By 1977 advertising was in full operation. WIDB’s production department had several producers who were competent, effective, and also creative. Here’s Luke Banks’ production featuring Mike Hillstrom and others.
The Daytona Beach/Spring Break trip had to be given away at the Bowl-a-Thon in March. The jocks got wasted and bowled, total pins only were counted, and the winner entry was the listener who came closest to guessing total pins. It was one of the first events that took the station into the community for entertainment purposes. Produced by Sam and Gary, this features Michael K. Murphy (now at WMVP), W. Clark Pettit (now farming in New Jersey), Michael J. Cheylewski, Sam and Keith Weinman, as well as Phil Hejtmanek.
Throughout the ’90s (when we first posted this) it was not uncommon to hear a radio station promote itself with a vignette of song snippets that were decidedly NOT of their format, followed by a song in their style.
In the late ’70s thru the mid ’80s, conservatism in radio dictated that drawing attention to your competition this way was a bad thing and this type of promotion was practically non-existent.
This spot, produced by Tom, took the former approach to sell what was then the only all “new wave” club in town, and perhaps to also take pot-shots at the local CHR station. Airwaves was located in the basement of ABC Liquors and featured a 6″ high stage.
WIDB held the “Beat Night” promotion there on Thursdays beginning with the club’s opening in Fall 1982, and the club played host to the Circle Jerks, Violent Femmes and Ministry among others in 1983, as well as being the late-night hangout for many of our staff.
Does anyone know how long Airwaves stayed open?
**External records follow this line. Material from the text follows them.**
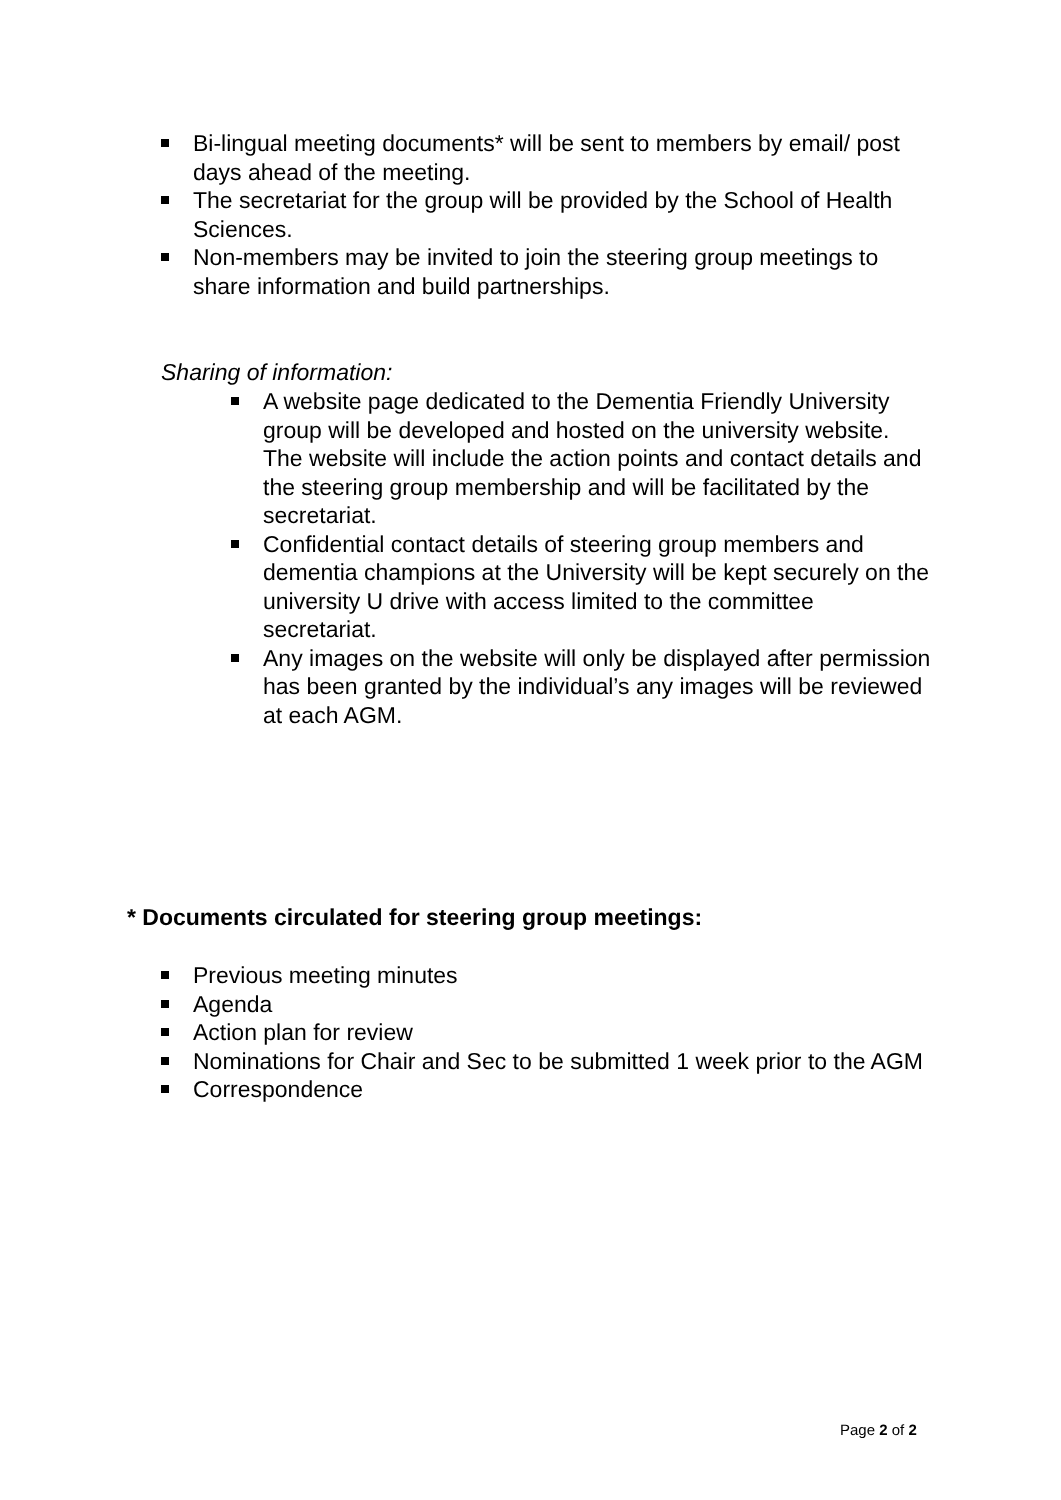Bi-lingual meeting documents* will be sent to members by email/ post days ahead of the meeting.
The secretariat for the group will be provided by the School of Health Sciences.
Non-members may be invited to join the steering group meetings to share information and build partnerships.
Sharing of information:
A website page dedicated to the Dementia Friendly University group will be developed and hosted on the university website. The website will include the action points and contact details and the steering group membership and will be facilitated by the secretariat.
Confidential contact details of steering group members and dementia champions at the University will be kept securely on the university U drive with access limited to the committee secretariat.
Any images on the website will only be displayed after permission has been granted by the individual’s any images will be reviewed at each AGM.
* Documents circulated for steering group meetings:
Previous meeting minutes
Agenda
Action plan for review
Nominations for Chair and Sec to be submitted 1 week prior to the AGM
Correspondence
Page 2 of 2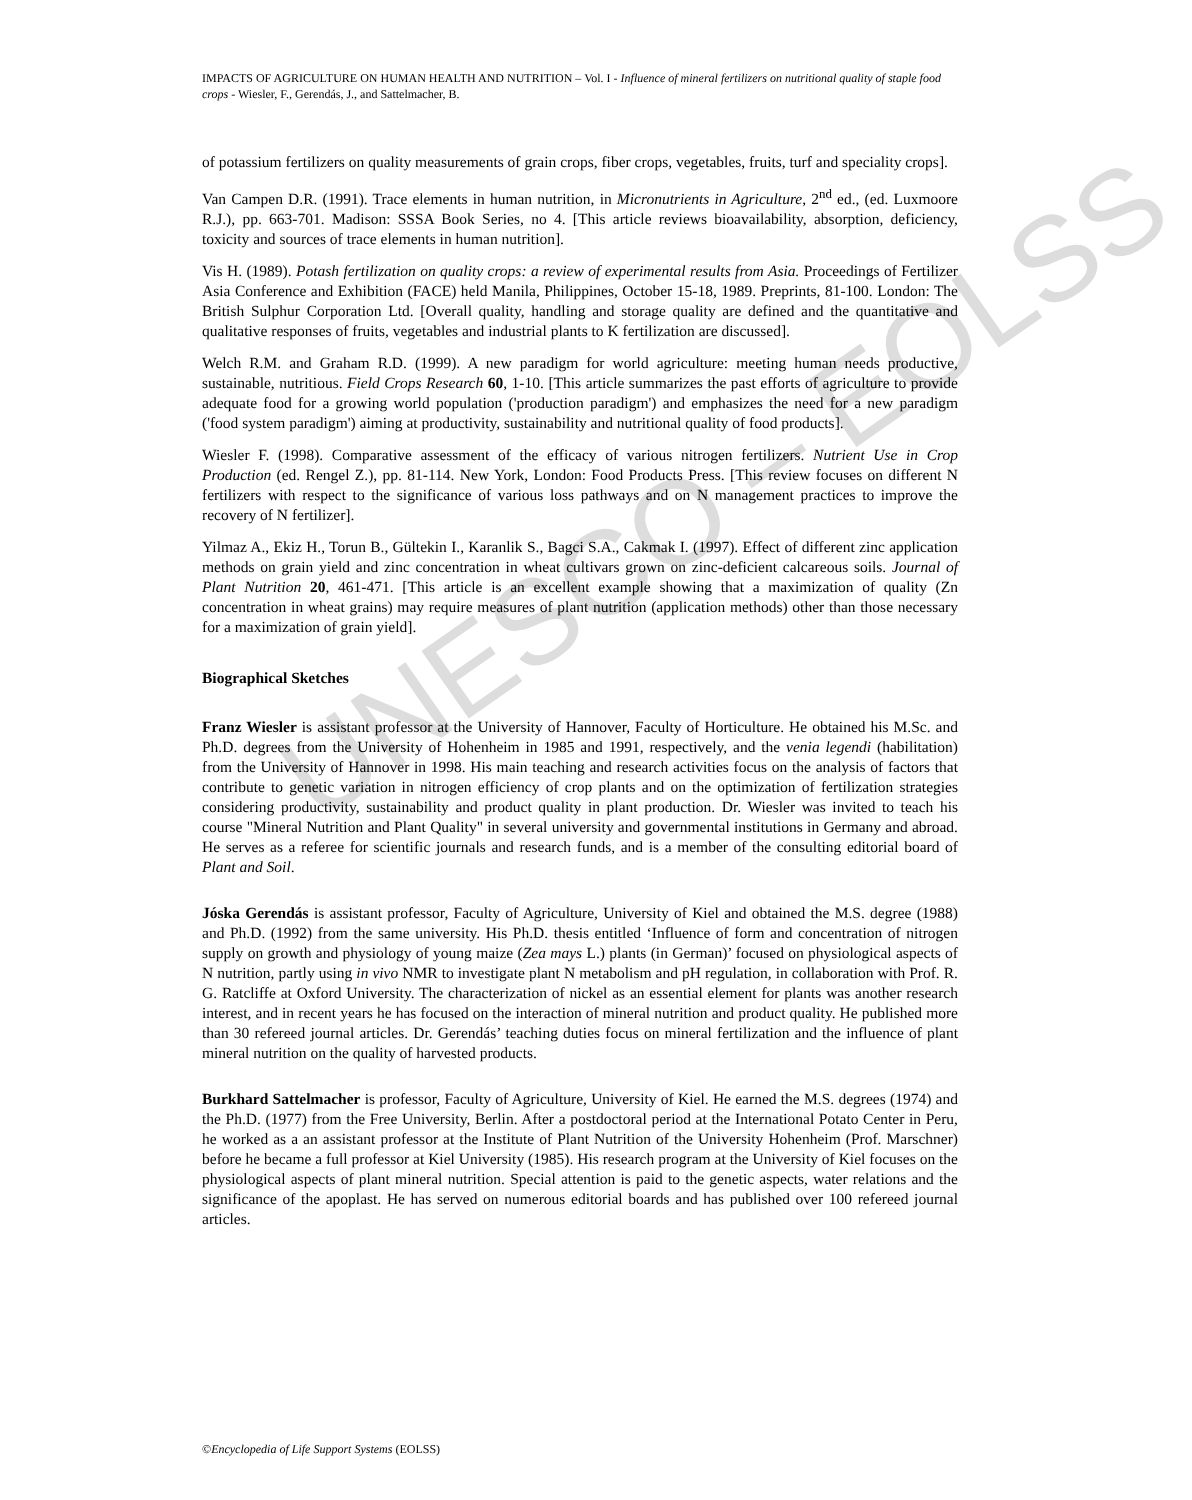UNESCO – EOLSS
IMPACTS OF AGRICULTURE ON HUMAN HEALTH AND NUTRITION – Vol. I - Influence of mineral fertilizers on nutritional quality of staple food crops - Wiesler, F., Gerendás, J., and Sattelmacher, B.
of potassium fertilizers on quality measurements of grain crops, fiber crops, vegetables, fruits, turf and speciality crops].
Van Campen D.R. (1991). Trace elements in human nutrition, in Micronutrients in Agriculture, 2<sup>nd</sup> ed., (ed. Luxmoore R.J.), pp. 663-701. Madison: SSSA Book Series, no 4. [This article reviews bioavailability, absorption, deficiency, toxicity and sources of trace elements in human nutrition].
Vis H. (1989). Potash fertilization on quality crops: a review of experimental results from Asia. Proceedings of Fertilizer Asia Conference and Exhibition (FACE) held Manila, Philippines, October 15-18, 1989. Preprints, 81-100. London: The British Sulphur Corporation Ltd. [Overall quality, handling and storage quality are defined and the quantitative and qualitative responses of fruits, vegetables and industrial plants to K fertilization are discussed].
Welch R.M. and Graham R.D. (1999). A new paradigm for world agriculture: meeting human needs productive, sustainable, nutritious. Field Crops Research 60, 1-10. [This article summarizes the past efforts of agriculture to provide adequate food for a growing world population ('production paradigm') and emphasizes the need for a new paradigm ('food system paradigm') aiming at productivity, sustainability and nutritional quality of food products].
Wiesler F. (1998). Comparative assessment of the efficacy of various nitrogen fertilizers. Nutrient Use in Crop Production (ed. Rengel Z.), pp. 81-114. New York, London: Food Products Press. [This review focuses on different N fertilizers with respect to the significance of various loss pathways and on N management practices to improve the recovery of N fertilizer].
Yilmaz A., Ekiz H., Torun B., Gültekin I., Karanlik S., Bagci S.A., Cakmak I. (1997). Effect of different zinc application methods on grain yield and zinc concentration in wheat cultivars grown on zinc-deficient calcareous soils. Journal of Plant Nutrition 20, 461-471. [This article is an excellent example showing that a maximization of quality (Zn concentration in wheat grains) may require measures of plant nutrition (application methods) other than those necessary for a maximization of grain yield].
Biographical Sketches
Franz Wiesler is assistant professor at the University of Hannover, Faculty of Horticulture. He obtained his M.Sc. and Ph.D. degrees from the University of Hohenheim in 1985 and 1991, respectively, and the venia legendi (habilitation) from the University of Hannover in 1998. His main teaching and research activities focus on the analysis of factors that contribute to genetic variation in nitrogen efficiency of crop plants and on the optimization of fertilization strategies considering productivity, sustainability and product quality in plant production. Dr. Wiesler was invited to teach his course "Mineral Nutrition and Plant Quality" in several university and governmental institutions in Germany and abroad. He serves as a referee for scientific journals and research funds, and is a member of the consulting editorial board of Plant and Soil.
Jóska Gerendás is assistant professor, Faculty of Agriculture, University of Kiel and obtained the M.S. degree (1988) and Ph.D. (1992) from the same university. His Ph.D. thesis entitled ‘Influence of form and concentration of nitrogen supply on growth and physiology of young maize (Zea mays L.) plants (in German)’ focused on physiological aspects of N nutrition, partly using in vivo NMR to investigate plant N metabolism and pH regulation, in collaboration with Prof. R. G. Ratcliffe at Oxford University. The characterization of nickel as an essential element for plants was another research interest, and in recent years he has focused on the interaction of mineral nutrition and product quality. He published more than 30 refereed journal articles. Dr. Gerendás’ teaching duties focus on mineral fertilization and the influence of plant mineral nutrition on the quality of harvested products.
Burkhard Sattelmacher is professor, Faculty of Agriculture, University of Kiel. He earned the M.S. degrees (1974) and the Ph.D. (1977) from the Free University, Berlin. After a postdoctoral period at the International Potato Center in Peru, he worked as a an assistant professor at the Institute of Plant Nutrition of the University Hohenheim (Prof. Marschner) before he became a full professor at Kiel University (1985). His research program at the University of Kiel focuses on the physiological aspects of plant mineral nutrition. Special attention is paid to the genetic aspects, water relations and the significance of the apoplast. He has served on numerous editorial boards and has published over 100 refereed journal articles.
©Encyclopedia of Life Support Systems (EOLSS)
Mike Murphy was a WLTL (La Grange) product who had an engaging personality and loved baseball. Originally a sports and news guy, he became an on-air jock. Just as many of us did, Murph unleashed his personality on his show. He had just been promoted from midday to mornings and – as you can hear from this excerpt from January 72 – no one was safe from his barbs, even his boss Sam Glick, who was in studio to take the next shift.